Emmanuel Macron, qui s’était prononcé l’année dernière en faveur de la création d’une armée européenne, a évoqué l’état de l’Alliance dans un entretien avec l’hebdomadaire The Economist publié ce 7 novembre.

«Ce qu’on est en train de vivre, c’est la mort cérébrale de l’Otan», a constaté le chef d’État français.

Il a justifié ses propos par le désengagement américain vis-à-vis de ses alliés de l’Otan et du comportement de la Turquie, membre de l’Alliance.

Il faut «clarifier maintenant quelles sont les finalités stratégique de l’Otan», a-t-il affirmé en plaidant à nouveau pour «muscler» l’Europe de la défense.

«Vous n’avez aucune coordination de la décision stratégique des États-Unis avec les partenaires de l’Otan et nous assistons à une agression menée par un autre partenaire de l’Otan, la Turquie, dans une zone où nos intérêts sont en jeu, sans coordination», a-t-il souligné. «Ce qui s’est passé est un énorme problème pour l’Otan.»

Dans ces conditions, le chef de l’État s’interroge en particulier sur l’avenir de l’article 5 du traité atlantique, qui prévoit une solidarité militaire entre membres de l’Alliance si l’un d’entre eux est attaqué.

«C’est quoi l’Article 5 demain? Si le régime de Bachar el-Assad décide de répliquer à la Turquie, est-ce que nous allons nous engager? C’est une vraie question. Nous nous sommes engagés pour lutter contre Daech*. Le paradoxe, c’est que la décision américaine et l’offensive turque dans les deux cas ont un même résultat: le sacrifice de nos partenaires sur le terrain qui se sont battus contre Daech*, les Forces Démocratiques Syriennes», estime M.Macron.

Cela rend pour lui d’autant plus «essentiel d’une part, l’Europe de la défense – une Europe qui doit se doter d’une autonomie stratégique et capacitaire sur le plan militaire. Et d’autre part, rouvrir un dialogue stratégique, sans naïveté aucune et qui prendra du temps, avec la Russie».

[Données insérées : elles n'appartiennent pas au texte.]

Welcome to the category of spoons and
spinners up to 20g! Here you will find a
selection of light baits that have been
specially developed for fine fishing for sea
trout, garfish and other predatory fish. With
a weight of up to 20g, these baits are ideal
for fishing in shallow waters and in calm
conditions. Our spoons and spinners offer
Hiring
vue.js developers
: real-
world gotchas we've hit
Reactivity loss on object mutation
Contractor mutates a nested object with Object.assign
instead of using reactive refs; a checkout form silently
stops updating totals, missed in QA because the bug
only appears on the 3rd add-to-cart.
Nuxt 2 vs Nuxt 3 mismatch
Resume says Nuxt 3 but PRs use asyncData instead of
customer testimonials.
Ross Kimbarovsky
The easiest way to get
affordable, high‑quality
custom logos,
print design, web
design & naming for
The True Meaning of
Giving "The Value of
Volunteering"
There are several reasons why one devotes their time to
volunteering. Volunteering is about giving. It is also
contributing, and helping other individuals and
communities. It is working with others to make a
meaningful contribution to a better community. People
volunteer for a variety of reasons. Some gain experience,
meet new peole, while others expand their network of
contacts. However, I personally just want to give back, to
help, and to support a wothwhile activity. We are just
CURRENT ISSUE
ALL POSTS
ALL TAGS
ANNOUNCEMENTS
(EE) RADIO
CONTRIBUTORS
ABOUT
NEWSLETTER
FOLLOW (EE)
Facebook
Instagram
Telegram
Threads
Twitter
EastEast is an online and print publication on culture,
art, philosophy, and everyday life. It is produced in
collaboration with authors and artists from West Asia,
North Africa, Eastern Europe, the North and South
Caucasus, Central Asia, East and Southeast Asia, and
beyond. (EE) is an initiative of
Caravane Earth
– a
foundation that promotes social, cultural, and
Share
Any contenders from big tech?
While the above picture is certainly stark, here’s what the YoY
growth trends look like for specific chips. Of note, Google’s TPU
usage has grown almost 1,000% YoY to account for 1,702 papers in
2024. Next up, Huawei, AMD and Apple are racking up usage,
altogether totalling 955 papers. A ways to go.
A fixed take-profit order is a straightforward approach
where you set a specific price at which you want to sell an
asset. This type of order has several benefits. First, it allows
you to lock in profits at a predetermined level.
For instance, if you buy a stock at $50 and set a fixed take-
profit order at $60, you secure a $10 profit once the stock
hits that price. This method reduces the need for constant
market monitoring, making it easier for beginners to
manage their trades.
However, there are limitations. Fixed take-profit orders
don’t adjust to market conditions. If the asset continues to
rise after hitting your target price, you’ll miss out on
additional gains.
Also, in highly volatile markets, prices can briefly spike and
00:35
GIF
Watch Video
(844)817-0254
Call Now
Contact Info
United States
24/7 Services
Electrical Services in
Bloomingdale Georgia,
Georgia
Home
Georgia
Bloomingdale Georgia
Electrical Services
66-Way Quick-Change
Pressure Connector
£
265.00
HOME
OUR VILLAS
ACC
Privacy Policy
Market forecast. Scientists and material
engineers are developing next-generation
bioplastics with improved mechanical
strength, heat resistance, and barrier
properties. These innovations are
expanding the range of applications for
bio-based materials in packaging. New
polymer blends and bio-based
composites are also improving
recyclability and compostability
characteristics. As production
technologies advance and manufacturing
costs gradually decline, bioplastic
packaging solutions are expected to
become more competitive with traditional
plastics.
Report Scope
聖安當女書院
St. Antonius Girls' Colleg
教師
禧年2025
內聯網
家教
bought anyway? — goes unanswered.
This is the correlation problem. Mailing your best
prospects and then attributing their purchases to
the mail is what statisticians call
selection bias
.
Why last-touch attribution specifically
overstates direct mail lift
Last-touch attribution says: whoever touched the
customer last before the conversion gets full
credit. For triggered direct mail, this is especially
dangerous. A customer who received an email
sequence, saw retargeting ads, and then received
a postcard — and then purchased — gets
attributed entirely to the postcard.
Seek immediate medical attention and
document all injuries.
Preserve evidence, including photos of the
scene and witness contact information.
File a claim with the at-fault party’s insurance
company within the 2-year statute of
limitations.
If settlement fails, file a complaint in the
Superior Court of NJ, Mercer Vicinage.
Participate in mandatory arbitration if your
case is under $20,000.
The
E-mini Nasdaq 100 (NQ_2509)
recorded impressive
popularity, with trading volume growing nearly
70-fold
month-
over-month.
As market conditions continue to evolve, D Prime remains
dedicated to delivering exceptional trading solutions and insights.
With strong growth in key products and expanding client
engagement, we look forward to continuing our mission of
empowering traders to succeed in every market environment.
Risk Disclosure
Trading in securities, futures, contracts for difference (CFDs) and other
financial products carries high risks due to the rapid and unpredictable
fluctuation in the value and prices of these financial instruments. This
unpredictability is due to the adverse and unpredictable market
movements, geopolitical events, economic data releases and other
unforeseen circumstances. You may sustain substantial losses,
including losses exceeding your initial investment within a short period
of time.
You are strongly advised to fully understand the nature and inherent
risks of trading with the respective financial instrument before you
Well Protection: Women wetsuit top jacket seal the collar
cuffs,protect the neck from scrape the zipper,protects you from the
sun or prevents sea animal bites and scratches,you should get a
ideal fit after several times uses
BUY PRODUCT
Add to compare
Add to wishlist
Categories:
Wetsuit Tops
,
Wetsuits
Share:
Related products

«Le Président Trump, j’ai beaucoup de respect pour cela, pose la question de l’Otan comme un projet commercial. Selon lui c’est un projet où les États-Unis assurent une forme d’ombrelle géopolitique, mais en contrepartie, il faut qu’il y ait une exclusivité commerciale, c’est un motif pour acheter américain. La France n’a pas signé pour ça», a-t-il averti.

Macron s’interroge sur le fonctionnement de l’Otan

Fin octobre, après par le retrait américain du nord-est de la Syrie, les responsables français ont dénoncé la perte de «crédibilité» des États-Unis et de l’Alliance atlantique. Le Président de la République et son ministre des Affaires étrangères Jean-Yves Le Drian n’ont pas caché leur «trouble» face à la décision de retrait de Donald Trump, qui a ouvert la voie à l’intervention turque contre les Kurdes syriens.

«J’ai compris qu’on était dans l’Otan. J’ai compris aussi que la Turquie et les États-Unis sont dans l’Otan. Et j’ai découvert par tweet que les États-Unis d’Amérique décidaient de retirer leurs troupes et de libérer la zone, comme tout le monde», s’est agacé Emmanuel Macron.À l’issue du dernier Conseil européen, le chef de l’État s’est également interrogé sur le fonctionnement de l’Alliance sur fond de l’offensive turque en Syrie.

«Je considère que ce qui s’est passé depuis plusieurs jours est une faute lourde de l’Occident et de l’Otan dans la région et cela affaiblit notre crédibilité pour trouver des partenaires sur le terrain qui se battront à nos côtés en pensant qu’ils sont protégés durablement, et ça interroge aussi le fonctionnement de l’Otan», a-t-il estimé.